The semantics of imports could be leveraged in interesting ways to help the publisher do sane things, and help tools enforce this. Our experience is that a model represented as an Ontology contains concepts and relationships, but also some limited number of individuals (e.g. acting like Enum values).
  1. In OWL-DL, it makes sence to define a model in oneontology (model ontology) and then import this into several ontologiesthat publish individuals that populate these concepts (data ontology).owl:implements could extends owl:imports, with the semantics thatinstances introduced in the data ontology must be instances of conceptsin the model ontology.
  2. Some ontologies, for example the OWL-DL view of GO, provide lots of terms that you would like to use, but it would not make much sence to sub-type the concepts - just refer to the individuals defined.
  3. Hide the internal concepts of an ontology to be imported. In reallistic ontology design, there are often concepts that are present for modelling reasons but which have little relevance to the user of the ontology and can be confusing. An import option could be provided to expose references to the 'public' terms, while making the 'private' terms opaque. They still exist for reasoning purposes, but are not present when in the browsing / editing roles.
I think all this can be trivially supported in any particular OWL api, but it would require some extention to the current owl:import stuff.

OWL api lunch

Just had lunch with Sean - one of the OWL-api authors. Talked about the resolver stuff, ontology imports and memory management issues. We didn't show tell with code, but it generally sounded positive. I don't realy want to become manager for yet antother project, but he was talking about writing a v2 of the API.

Visualisation

Queries: Good intro to why query languages are sucky. They present an approach using ACE to represent queries in a controlled English. Costs to learn ACE. Does seem to work though - better than writing SQL or looking at the semantic query language. Students seem to be able to use this system. I liked this talk. Reminded me of a role-playing game API that was backed by RDF that described what objects actions and individuals were "live" and used this to disambiguate user input.
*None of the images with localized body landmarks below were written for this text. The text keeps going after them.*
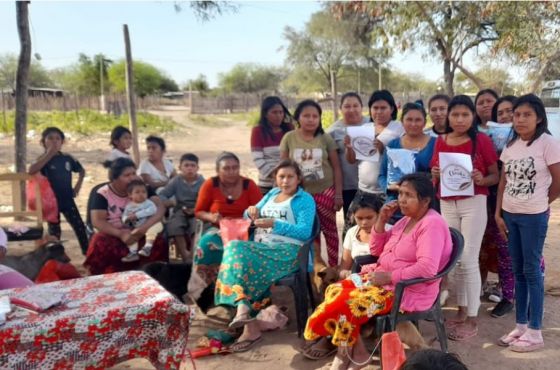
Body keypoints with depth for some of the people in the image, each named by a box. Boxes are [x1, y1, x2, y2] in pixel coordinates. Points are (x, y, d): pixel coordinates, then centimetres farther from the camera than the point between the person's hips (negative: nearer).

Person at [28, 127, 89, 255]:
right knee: (54, 230, 7)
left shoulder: (67, 158, 3)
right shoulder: (44, 159, -6)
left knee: (80, 226, 4)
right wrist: (49, 154, -25)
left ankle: (87, 251, 15)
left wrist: (78, 186, 7)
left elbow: (82, 171, 20)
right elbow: (31, 171, -28)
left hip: (67, 199, 3)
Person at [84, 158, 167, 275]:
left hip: (138, 234, 1)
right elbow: (97, 221, -15)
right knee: (100, 243, -33)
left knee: (160, 241, -27)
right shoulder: (102, 194, -5)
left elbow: (160, 207, -12)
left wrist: (144, 227, -30)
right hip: (113, 235, -1)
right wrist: (120, 234, -30)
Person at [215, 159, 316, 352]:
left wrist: (275, 224, -18)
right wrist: (252, 211, 0)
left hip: (287, 252, -6)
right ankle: (244, 311, -35)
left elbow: (305, 232, -10)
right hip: (261, 248, 6)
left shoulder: (305, 200, 5)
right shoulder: (272, 193, 24)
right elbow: (249, 216, 26)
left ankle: (242, 307, -24)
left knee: (238, 260, -29)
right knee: (236, 248, -28)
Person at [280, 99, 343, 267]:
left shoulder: (325, 138, -2)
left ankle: (334, 266, 22)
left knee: (329, 230, 9)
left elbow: (336, 167, 0)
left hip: (325, 191, 0)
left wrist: (338, 194, -2)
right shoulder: (289, 138, -2)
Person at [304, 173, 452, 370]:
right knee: (335, 291, -7)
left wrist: (389, 277, -23)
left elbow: (427, 268, -28)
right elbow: (376, 250, 14)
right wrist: (381, 220, 1)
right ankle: (354, 349, 1)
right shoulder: (407, 219, 12)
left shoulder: (432, 224, -17)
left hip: (408, 292, -9)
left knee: (347, 303, -20)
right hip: (384, 279, 9)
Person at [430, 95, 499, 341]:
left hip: (473, 204, -4)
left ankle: (472, 320, 8)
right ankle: (462, 311, 24)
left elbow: (495, 176, -2)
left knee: (469, 260, -3)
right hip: (447, 205, 5)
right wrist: (435, 175, -7)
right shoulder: (440, 141, 7)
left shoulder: (482, 141, -5)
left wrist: (482, 180, -22)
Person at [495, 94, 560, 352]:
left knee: (532, 271, 0)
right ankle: (521, 326, 22)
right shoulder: (511, 145, 8)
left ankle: (535, 332, 11)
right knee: (518, 271, 12)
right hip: (510, 214, 6)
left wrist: (538, 203, 4)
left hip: (533, 216, -6)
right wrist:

Looks like I am definitely not in the visualisation track...

Using tripples directly in implementation: why, mvc architecture, tool suirre, demo. MVC falls down with model-sqew - also tends towards early transformation of data model to the stuff required for the viewer. But things like owl-specific APIs are there because the semantics of OWL are not that of RDF - it's just that RDF is the serialization. OK - now introduced mediators - maps between tripples and high-level views (attributes, hierachy, ...) - should consider this very seriously for the OWL-api stuff. These guys have a tripplestore that they claim works. At the top, the Triple20 editor and sesame java client.

Tuesday morning b4 coffee

Some awards. I should probably read the papers that got awwards.

Carole is giving her keynote. Big science collecting big data with virtual collaboration. Heavily slanted to bio domain. Very up on RDF. What's crap about the attitude of the semantic web community to bio people. Lack of tools, understanding, expecting too high a level of geeky skills.

Visitors

My first 3 cracks at type-safe visitors all failed. In exciting and sometimes colorful ways (including one code-base that made it through javac but class-casted at runtime!) I've come up with another way to represent visitors, with one visitor type for each tree node type. This is closer to the ML data-structure switching stuff. However, it's more verbose. On the other hand, it is vastly configurable and perhaps may be typesafe.